* **TESTO FORNITO**
******

Questo CD dal titolo quanto mai sintetico “?” è molto bello. È il perfetto nicchiare a ciò che in nicchia si vuole trovare. Se volgiamo un po’ troppo americano, ma, come sempre, nel senso più buono del termine.
Si tratta di un concept di grande impatto sonoro in dodici movimenti che si fondono uno all’altro e i temi si rincorrono sfuggono e ritornano in continuazione. Pertanto è piuttosto difficile analizzare brano per brano. Sicuramente restano impressi l’inizio che dopo pochi secondi parte in un mega prog, il movimento 4 “Sweet Elation” per le splendide tastiere e il 9 “12” per un incredibile assolo di chitarra, di intelligenza e forza unica, eseguito da un certo Steve Hackett (ricordate quella storiella che parla di allievi e maestri, bene … dimenticatela pure). Qualcuno si dice convinto che Morse sia cresciuto a pane e Genesis. Personalmente continuo a sentire lo spettro dei Beatles. Non vorrei sembrare un fissato, ma le parti cantate sono estremamente eloquenti.

******

* **COMPITO**
Ricopia fedelmente il passo della recensione del CD che si apre con le parole contenenti "Si tratta di" e si chiude con "sono estremamente eloquenti.".

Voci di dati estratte
******

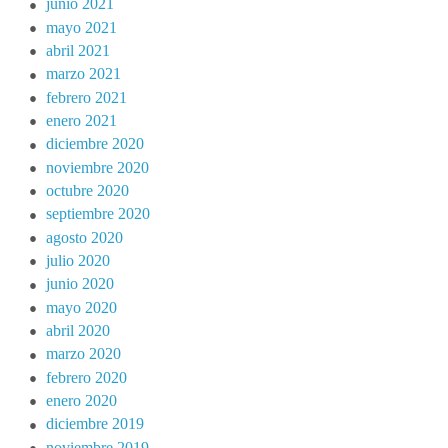
junio 2021
mayo 2021
abril 2021
marzo 2021
febrero 2021
enero 2021
diciembre 2020
noviembre 2020
octubre 2020
septiembre 2020
agosto 2020
julio 2020
junio 2020
mayo 2020
abril 2020
marzo 2020
febrero 2020
enero 2020
diciembre 2019
noviembre 2019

******

* **RISPOSTA**
Si tratta di un concept di grande impatto sonoro in dodici movimenti che si fondono uno all’altro e i temi si rincorrono sfuggono e ritornano in continuazione. Pertanto è piuttosto difficile analizzare brano per brano. Sicuramente restano impressi l’inizio che dopo pochi secondi parte in un mega prog, il movimento 4 “Sweet Elation” per le splendide tastiere e il 9 “12” per un incredibile assolo di chitarra, di intelligenza e forza unica, eseguito da un certo Steve Hackett (ricordate quella storiella che parla di allievi e maestri, bene … dimenticatela pure). Qualcuno si dice convinto che Morse sia cresciuto a pane e Genesis. Personalmente continuo a sentire lo spettro dei Beatles. Non vorrei sembrare un fissato, ma le parti cantate sono estremamente eloquenti.